On the island of Cyprus, tucked away near the eastern edge of the Mediterranean Sea, a Creighton University educator is guiding new generations of archaeologists as they unearth ancient treasures.
Erin Averett, PhD, associate professor of archaeology in the Department of Fine and Performing Arts at Creighton, serves as the assistant director of the Athienou Archaeological Project (AAP), an archaeological field school that explores the rich history of the Malloura Valley in central Cyprus, with a recent focus on excavating an ancient religious sanctuary. At the school, Averett and her colleagues teach undergraduate students the basics of archaeological survey and excavation, training them in the field as they uncover artifacts that illuminate the island’s long history.
“We work with undergraduate students rather than hired excavators, and it goes more slowly because our main mission is education rather than speed,” Averett says.
Run by director Michael Toumazou, PhD, at Davidson College in North Carolina, AAP has been active on Cyprus since 1990. Averett joined the project in 1997 and has been assistant director since 2003.
Excavation takes place in a fertile agricultural plain in the center of the island. The project selected this site, Averett says, because it was far removed from the coastal urban centers where scholars had traditionally focused much of their attention.
“We chose to excavate in the Malloura Valley … because we wanted to shed light on how people who were not in these urban centers were living, and how people in the agricultural inland communicated and interacted with these urban centers,” Averett says.
The main focus of the excavation for the past 15 years has been a large religious sanctuary that was in use from about 800 B.C. to 400-500 A.D. The sanctuary, Averett says, was an open-air enclosure where, for centuries, worshippers performed animal sacrifices and other rituals and left offerings to various gods and goddesses.
“Cyprus was much more international and cosmopolitan in terms of the people who lived there, and their religion tends to be an amalgam of Near Eastern, Egyptian and Greek traditions,” Averett says. “The main ritual for ancient Mediterranean religion was animal sacrifice. We’ve found the altar with the burnt animal bones on and around it. We’ve also excavated votives that depict the types of activities that happened in the sanctuary, the worshippers, and the deities venerated here. So archaeology really illuminates our image of the past.”
That said, the program also has much to teach students about the present, she says.
Today, Cyprus is split between the Republic of Cyprus in the south and northern territory occupied by Turkey (the Turkish Republic of Northern Cyprus, established after Turkey invaded the island in 1974, is not recognized as a country by the international community). AAP’s dig site is located in a United Nations buffer zone between the two areas, where signs of the region’s recent past abound.
“Our students learn just as much about recent history and contemporary Cyprus as they do about the past,” Averett says. “I think living in a village, where our project has extremely close and unique ties with the residents and town and where our students interact with Athienites, and excavating in a demilitarized zone really makes students aware that you can’t just separate the past from the present. We’re all kind of working together. And it’s a really cool experience seeing students realize that the past doesn’t exist in a vacuum; they need to learn about and be sensitive to the modern political situation on the island. And that’s something really special about our project.”

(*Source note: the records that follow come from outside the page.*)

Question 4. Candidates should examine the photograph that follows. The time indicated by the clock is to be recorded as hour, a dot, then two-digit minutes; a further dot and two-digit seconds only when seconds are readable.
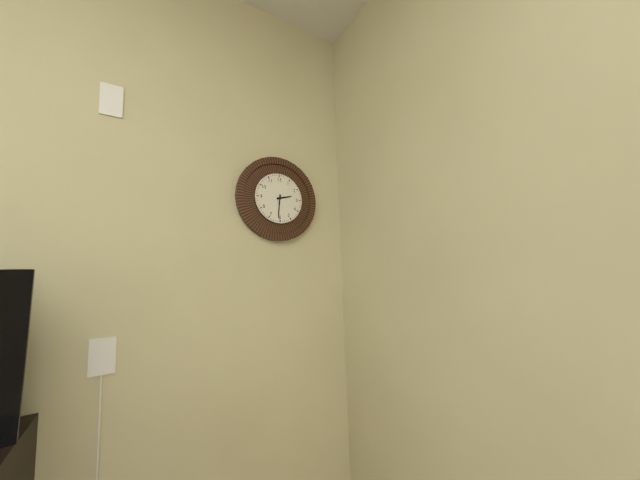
2.31
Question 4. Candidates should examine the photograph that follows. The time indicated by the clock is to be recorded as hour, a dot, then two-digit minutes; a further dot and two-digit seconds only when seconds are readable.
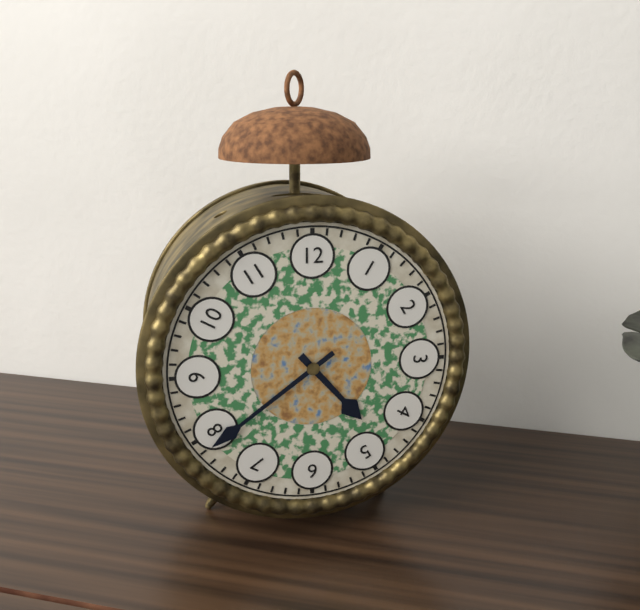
4.39
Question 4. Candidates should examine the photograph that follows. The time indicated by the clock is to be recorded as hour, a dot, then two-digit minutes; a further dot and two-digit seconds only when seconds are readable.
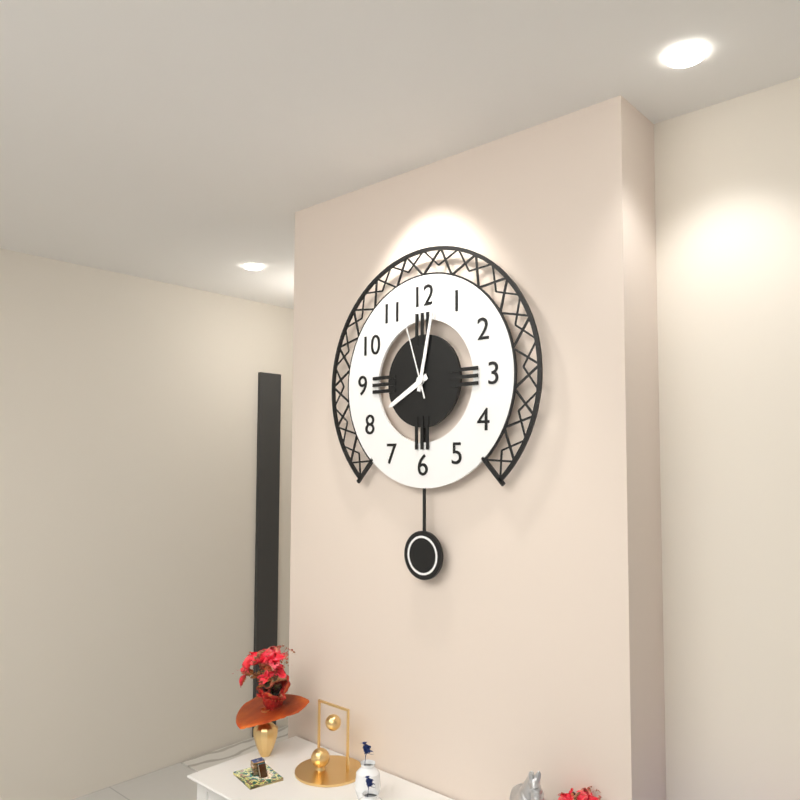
8.02.57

As a field school, the program accepts 10-18 undergraduate students each summer from colleges and universities nationwide. The students live in Cyprus for six weeks, gaining excavation and survey experience at the site, while also learning about the entire process of archaeology (from recording to processing to conservation at the lab). They also explore the history of Cyprus in lectures and weekly site tours all over the island.
Students study the basics, such as how to walk around the site without damaging ancient walls or artifacts, while also mastering modern techniques, such as digital imaging and other new technologies.
Though the project is open to students nationally, several of Averett’s students at Creighton have been accepted over the years.
“It was the coolest thing ever. It’s honestly exactly what you see in movies,” says Grace Bryant, a junior art history and cultural anthropology major who spent last summer in Cyprus participating in AAP’s field school. “There was so much going on all the time, and it was really cool to actually see how archaeologists do things.”
On a typical day, Bryant and her teammates would wake up about 5 or 6 a.m. and head to the site and dig until about 2 p.m. Then, they would head to the lab to examine and document the artifacts they found, including pottery sherds, limestone statues, a metal arrowhead and, in one rare instance, small gold flakes.
Later, the group would attend lectures on archaeological methods and the history of Cyprus. In their spare time, Bryant says, the students had the opportunity to explore the island and meet local people.
“My biggest takeaway is, I definitely want to do this,” says Bryant, who hopes to attend graduate school and specialize in Egyptology. “It really hit me while we were there that most of what we know about human history is from archaeological records. It’s really important to keep doing this to teach future generations about history and our past. And it can also tell us a lot about ourselves.”